Hello,
I have encountered something what I believe is a bug in AMD's OpenCL implementation of clCreateBuffer using CL_MEM_COPY_HOST_PTR flag.
Here is a minimal code that makes the AMD OpenCL runtime crash:
#include <CL/cl.hpp>
#include <ppl.h>
cl::CommandQueue queue = cl::CommandQueue::getDefault();
void run() {
cl_int value = 0;
cl::Buffer buff(CL_MEM_COPY_HOST_PTR, sizeof(cl_int), &value);
queue.enqueueReadBuffer(buff, CL_TRUE, 0, sizeof(cl_int), &value);
};
int main() {
for(int i = 0; i < 10000; ++i) {
concurrency::parallel_invoke(&run, &run, &run, &run, &run, &run, &run, &run, &run, &run);
queue.finish();
}
}
Compile and run, the program crashes with various errors like access violation or trying to double-free memory.
Instead of PPL, one can use TBB's parallel_invoke with the same effect.
I have a Radeon R9 290 + Opteron 6234 machine with Windows 8.1 64 bit and Microsoft Visual Studio 2013 Update 3 (same with Update 4 what's just been released; but I think the compiler version is irrelevant). I currently use the 14.11.1 beta driver, but have tried a range of different driver including (if I remember correctly) 14.4 WHQL, 14.9 WHQL, 14.9.1 beta, 14.9.2 beta.

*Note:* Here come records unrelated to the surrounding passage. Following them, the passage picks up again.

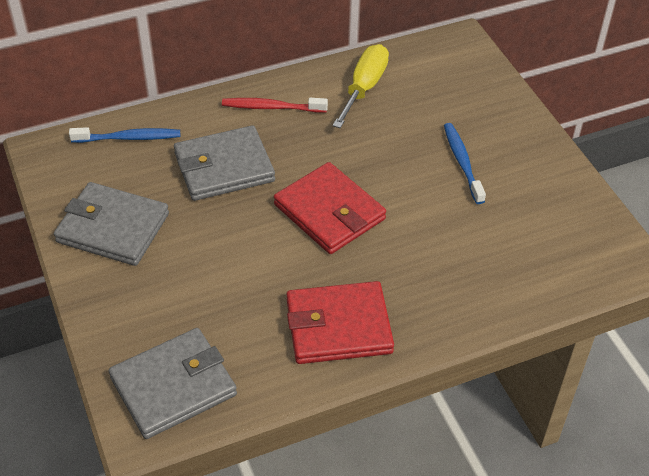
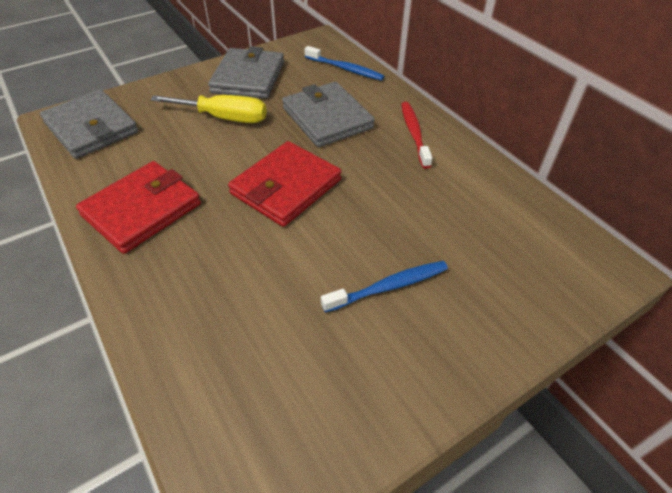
camera: 80 degrees right, 0 degrees up
(129, 138) = (345, 69): blue toothbrush -> blue toothbrush turned 45 degrees counterclockwise
(338, 326) = (142, 210): red wallet -> red wallet turned 60 degrees clockwise
(364, 87) = (475, 191): yellow screwdriver -> yellow screwdriver (224, 118)

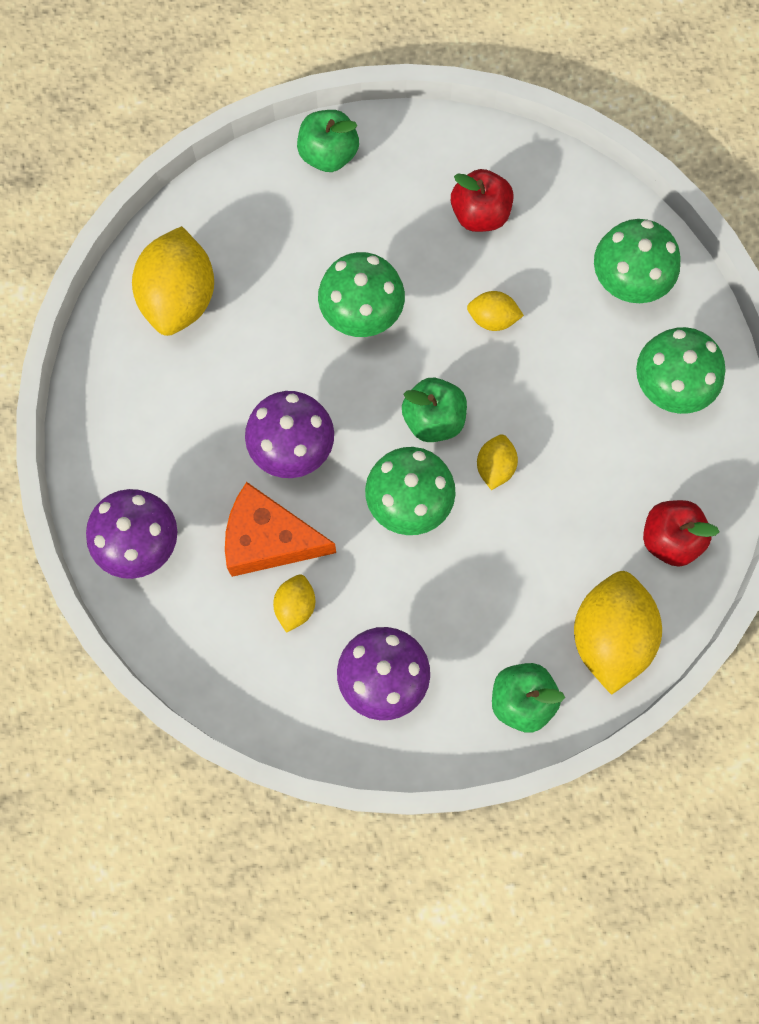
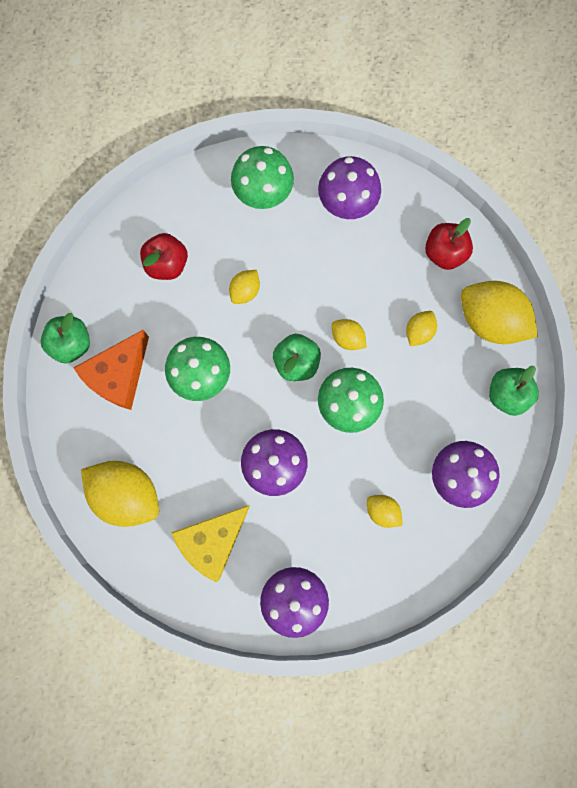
camera: 65 degrees left, 5 degrees up
(168, 420) = (213, 540): none -> yellow cheese
(269, 539) = (329, 508): orange cheese -> orange cheese (118, 375)
(548, 551) = (419, 331): none -> yellow lemon
(669, 389) = (346, 204): green mushroom -> purple mushroom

Removing the CL_MEM_COPY_HOST_PTR flag (and using enqueueFillBuffer or enqueueWriteBuffer to initialize) makes this problem go away. Changing the main loop to call the 'run' function sequentially also makes crashes disappear.
I have tested the same code with Intel's runtime using a Core i7-3667U laptop, where the code executes properly using the HD 4000.
Workaround is actually easy, use clEnqueueFill/WriteBuffer instead, but the error is insanely hard to detect: In original code base where I encountered this problem there are no compiler warnings (with /W3) and no AMD, Intel or Microsoft static or dynamic analysis tool found any warning, and the crash happens in a random position inside amdocl.dll, and because the lack of a PDB file, even the stack trace is wrong/useless.
I would like to ask to:
a, Fix the crash
b, Provide a warning by CodeXL's analyzer/debugger (or any relevant tool) for using CL_MEM_COPY_HOST_PTR if it is not considered best practice.